Figure understanding tasks
──────
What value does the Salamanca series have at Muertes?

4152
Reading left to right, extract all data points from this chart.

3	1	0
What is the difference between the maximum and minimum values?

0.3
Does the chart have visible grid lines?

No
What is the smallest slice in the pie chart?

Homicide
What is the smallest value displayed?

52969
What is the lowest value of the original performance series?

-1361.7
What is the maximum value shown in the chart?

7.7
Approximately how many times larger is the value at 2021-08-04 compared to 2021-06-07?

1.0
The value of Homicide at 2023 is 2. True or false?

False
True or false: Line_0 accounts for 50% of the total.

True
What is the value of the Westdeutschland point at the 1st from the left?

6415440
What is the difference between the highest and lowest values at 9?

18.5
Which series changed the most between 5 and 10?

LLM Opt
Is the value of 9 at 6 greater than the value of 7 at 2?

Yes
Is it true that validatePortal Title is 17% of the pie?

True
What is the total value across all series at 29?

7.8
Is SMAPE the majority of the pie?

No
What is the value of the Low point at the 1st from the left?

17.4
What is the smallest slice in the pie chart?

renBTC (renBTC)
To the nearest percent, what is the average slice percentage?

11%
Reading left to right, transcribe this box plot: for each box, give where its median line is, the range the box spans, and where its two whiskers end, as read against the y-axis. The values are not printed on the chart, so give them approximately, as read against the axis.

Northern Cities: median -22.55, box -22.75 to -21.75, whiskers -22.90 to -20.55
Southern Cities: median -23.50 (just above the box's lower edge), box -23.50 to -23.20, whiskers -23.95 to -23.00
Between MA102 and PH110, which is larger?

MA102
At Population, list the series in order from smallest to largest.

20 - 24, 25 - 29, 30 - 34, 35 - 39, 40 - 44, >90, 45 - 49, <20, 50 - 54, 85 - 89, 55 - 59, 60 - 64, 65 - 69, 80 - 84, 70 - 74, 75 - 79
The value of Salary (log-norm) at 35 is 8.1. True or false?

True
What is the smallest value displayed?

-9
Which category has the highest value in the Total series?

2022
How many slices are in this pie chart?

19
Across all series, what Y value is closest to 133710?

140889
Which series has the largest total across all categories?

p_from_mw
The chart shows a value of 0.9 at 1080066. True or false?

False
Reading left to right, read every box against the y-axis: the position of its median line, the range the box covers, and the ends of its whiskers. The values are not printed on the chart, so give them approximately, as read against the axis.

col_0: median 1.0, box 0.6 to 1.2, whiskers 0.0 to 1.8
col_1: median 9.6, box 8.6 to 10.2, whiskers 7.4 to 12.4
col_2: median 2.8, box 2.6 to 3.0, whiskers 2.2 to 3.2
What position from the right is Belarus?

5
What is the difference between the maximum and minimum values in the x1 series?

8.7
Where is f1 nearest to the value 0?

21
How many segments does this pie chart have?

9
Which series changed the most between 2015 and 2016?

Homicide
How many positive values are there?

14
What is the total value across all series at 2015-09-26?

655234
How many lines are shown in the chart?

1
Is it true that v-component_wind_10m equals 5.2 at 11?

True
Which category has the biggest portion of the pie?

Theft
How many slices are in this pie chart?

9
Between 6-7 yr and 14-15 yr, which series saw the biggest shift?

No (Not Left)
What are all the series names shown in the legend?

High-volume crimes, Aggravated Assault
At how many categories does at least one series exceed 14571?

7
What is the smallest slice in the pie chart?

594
──────
Locate every line in the material above that contains the string "shown", treating uppercase and lowercase as different, and copy each of those lines.

## Exercise solution
What is the maximum value shown in the chart?
How many lines are shown in the chart?
What are all the series names shown in the legend?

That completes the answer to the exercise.